The NZC curriculum objectives I wanted to cover were:
Social Studies L5: Understand how economic decisions impact on people, communities, and nations.
Integrate somewhat with Maths where the AO state "In a range of meaningful contexts, students will be engaged in thinking mathematically"
My original idea was to create a Monopoly-style game that saw students 'holidaying' in the countries they landed. This morphed into a World Trip Project where they won a contest and then through a random generator were given a budget. I still got to be the bank - which was as much a challenge for me as for them.
The unit took just under four weeks - which was somewhat longer than I anticipated. We had tournament week in the midst of that - which meant some disruption for several students. Students were initially really excited about choosing places to travel - then the reality hit of checking whether they needed visas, insurances (would they risk it?) and goodness- were plane tickets really that expensive?
We ended up splitting our lessons, with the first half using a PDF textbook of Geography skills and concepts, so my Y10 students who wish to take NCEA Level One geography next year will have the understandings of the terminology and concepts they need to succeed. This also enabled the students who do not prefer computer work a chance to complete set activities and exercises.
The second half of the lesson the students could work at their own pace through the World Trip Document. I used Google Classroom to set it as an assignment, so each student had their own copy. This meant students could also access the document from home if required. We tried to link it to SeeSaw, but this was not working yet.

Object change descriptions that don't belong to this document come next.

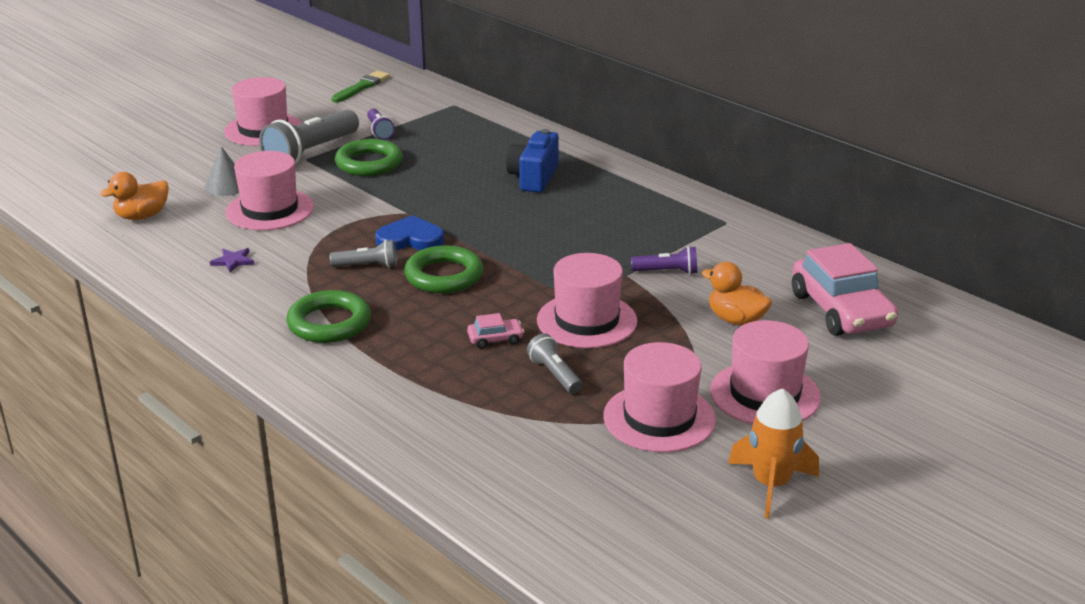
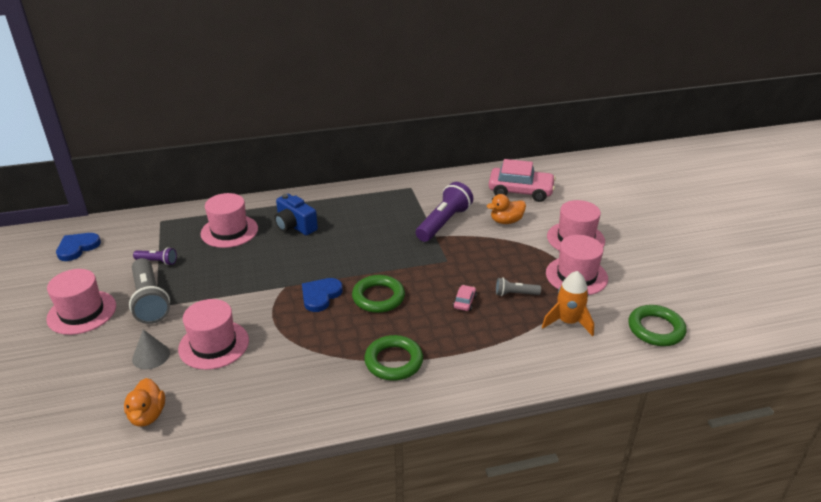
camera: 60 degrees left, 5 degrees up
purple star [210,248,254,273] -> none
grey flashlight [330,240,397,268] -> none
green brush [331,71,390,103] -> blue heart [56,233,101,261]
green ring [335,139,403,176] -> green ring moved to [628,305,686,346]
pink hat [537,253,638,348] -> pink hat moved to [201,193,258,248]
purple flashlight [631,246,697,274] -> purple flashlight [416,182,473,242], size x1.95
orange rocket [728,388,819,519] -> orange rocket moved to [542,271,594,336]

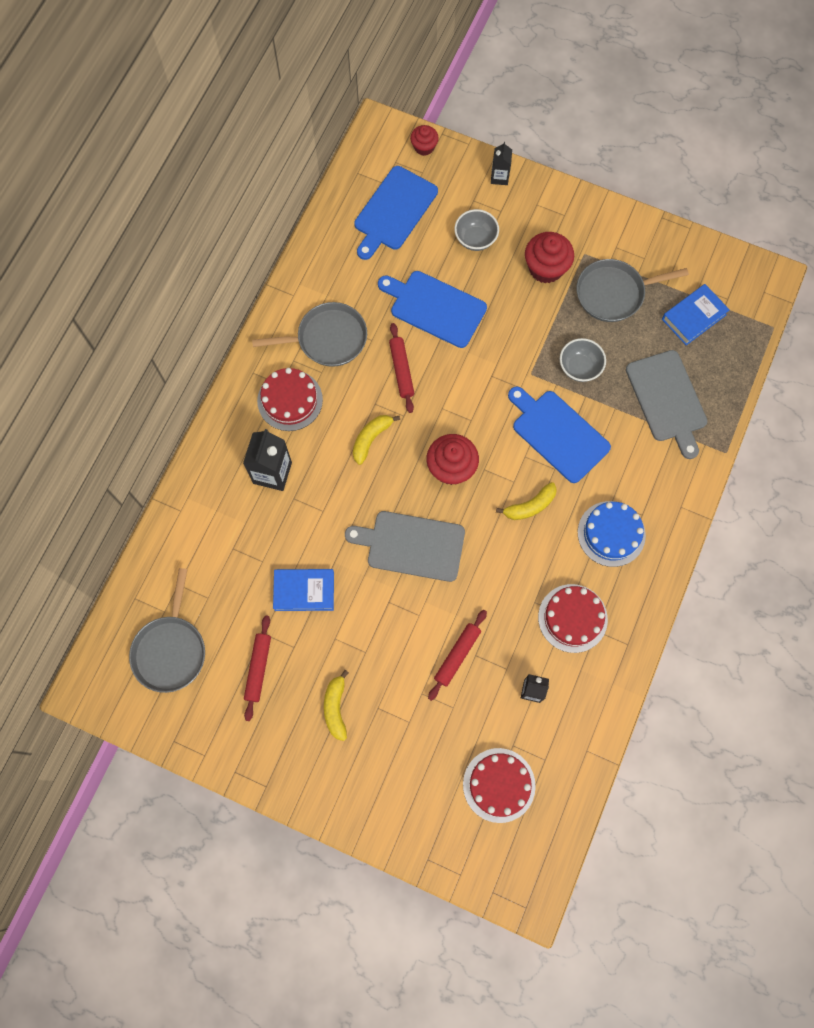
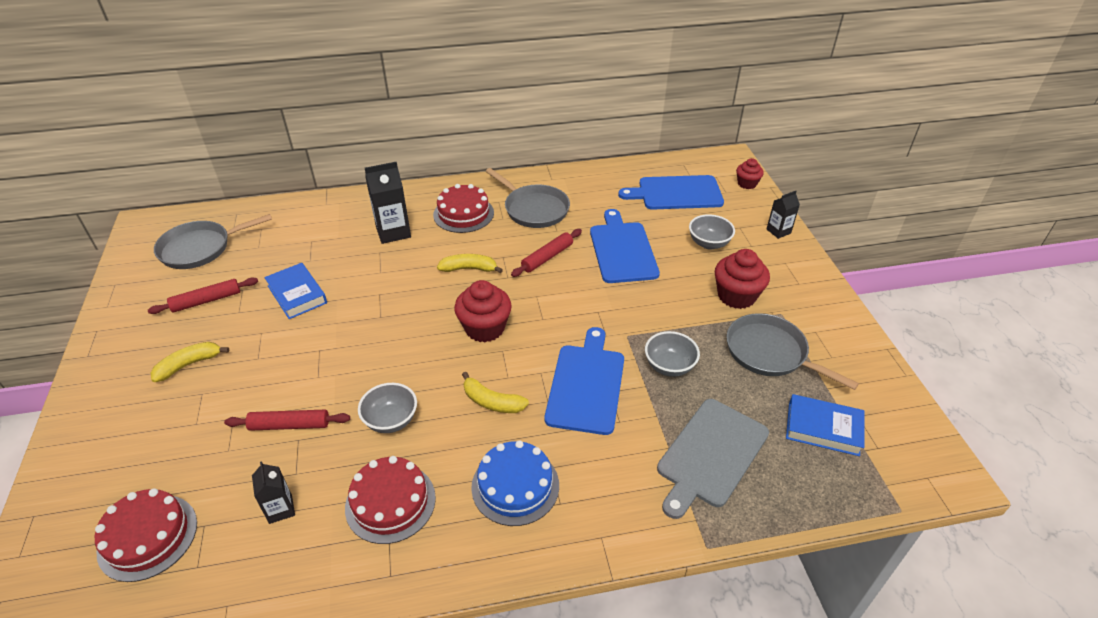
camera: 55 degrees right, 30 degrees down
grey cutting board [345,511,465,582] -> none
none -> grey bowl [358,383,417,433]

During the course of the project students had to compare costs from different providers, compare what different providers offered and make decisions based on this. They plotted their course on a personal Google Map, and used the tools in this to measure distance and chart routes. Students had to plot travel, and compare costs of a variety of travel methods, including different types of hire vehicles and public transport. This then impacted their choice of places to stay. Some choose to buy a tent, but then had to research freedom camping areas, others choose to stay with family and some learnt the hard way if you splash out for a five start motel, you will be writing a letter to the bank (AKA me) for a loan to complete the rest of the trip. Students also costed out food for several days on the trip, and this was interesting - yes, if you choose to eat McDs for all the days if you wish - BUT how might your energy levels be impacted ... or comparing the cost of a capsicum in the USA to one in New Zealand.
I will now go and in a quiet space read their reflections, comment on them and we will file these in their hard copy learning portfolios.